Vamos investir no Turismo, e a boa
cidade para o turista é aquela que é segura, movimentada, educada e saudável
todos os dias para seus habitantes. Para produzirmos tecnologia precisamos de
mão de obra qualificada. Mas, além disso, não podemos continuar produzindo
tecnologia aqui e apenas manda-lá para fora do pais. Como não usamos o que
criamos para nossa própria população? Se nossa economia será focada no turismo
e na industria criativa, temos que melhorar a vida dos porto-alegrenses.
A cidade deve ser, ela mesma, o seu próprio cartão de visitas!
A cidade deve ser, ela mesma, o seu próprio cartão de visitas!
Renovar
a política.
Reconheço o legado que cada
administração municipal deixou para a cidade, e sei também da importância da
continuidade das grandes obras em andamento – e assumo o compromisso de não
interromper nenhuma delas. O debate portanto, não é sobre as obras ou a
continuidade delas. O debate é sobre Porto Alegre ser uma cidade atual ou não.

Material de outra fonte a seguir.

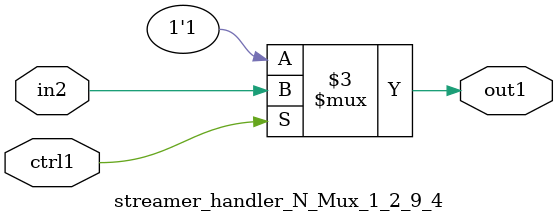
<source format=v>

`timescale 1ps / 1ps


module streamer_handler_N_Mux_1_2_9_4( in2, ctrl1, out1 );

    input in2;
    input ctrl1;
    output out1;
    reg out1;

    
    // rtl_process:streamer_handler_N_Mux_1_2_9_4/streamer_handler_N_Mux_1_2_9_4_thread_1
    always @*
      begin : streamer_handler_N_Mux_1_2_9_4_thread_1
        case (ctrl1) 
          1'b1: 
            begin
              out1 = in2;
            end
          default: 
            begin
              out1 = 1'b1;
            end
        endcase
      end

endmodule



</source>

Sobre sermos parceiros ou não do crescimento do Brasil. Temos uma visão macro: não queremos apenas usar o Governo Federal para desenvolver a nossa cidade, queremos também ajudar o Brasil. Com nossa mão de obra qualificada e vocação tecnológica, melhorando a qualidade da nossa educação, ajudaremos o Brasil a ser um país mais desenvolvido. Queremos produzir o conhecimento que o Brasil utilizará em vários setores da economia, no campo e na cidade. Queremos recuperar nossa importância nacional como capital pujante e líder neste novo tempo.
Não seremos São Paulo, a capital
econômica, e nem o Rio de Janeiro, a capital do turismo, muito menos Brasília,
a capital do poder político, mas podemos ser a capital da inovação, da
igualdade e do conhecimento. Basta que a Prefeitura faça sua parte e que a
próxima administração municipal esteja à altura da capacidade dos
porto-alegrenses.
Renovar a esperança.
Acredito que o novo ciclo que Porto
Alegre pode iniciar a partir de 2013 tem uma relação direta com a
capacidade de liderança e de diálogo com os mais diferentes setores da
sociedade. Mas esta disposição não pode aparecer apenas no período eleitoral.
Para isso, precisamos de um instrumento político que sintetize e organize esta
vontade coletiva. Por isso, estamos propondo a criação do Conselho de
Desenvolvimento Econômico, Social e Urbano (CODESU). Este Conselho será a
expressão institucional de um grande pacto urbano pelo desenvolvimento de Porto
Alegre. Dele farão parte todos os ex-Prefeitos, representantes de entidades
empresariais, de trabalhadores, do movimento social, da academia, religiosos,
intelectuais e personalidades, assim como os presidentes do demais conselhos
municipais. Teremos um espaço privilegiado para debatermos, planejarmos e
renovarmos, juntos, a nossa cidade.
Faço parte de uma geração e de um campo
político que conquistou no voto a confiança e a legitimidade para promover
transformações no Brasil. Duas vezes Deputada Federal, ajudei o Governo Lula e
tenho orgulho de ter sido vice-líder do governo da primeira Presidenta do
Brasil. Me sinto preparada para governar nossa cidade e tenho a convicção de
que avançaremos ainda mais se unirmos as mais amplas forças políticas e sociais
em torno de objetivos comuns. Porto Alegre não pode mais esperar.
Quero ser uma prefeita que una a
cidade em torno desse projeto estratégico. Será mais simples caminhar e
resolver os problemas do presente se soubermos onde queremos chegar.
Acredito no futuro, e quero ser
Prefeita para construí-lo junto com todos os porto-alegrenses.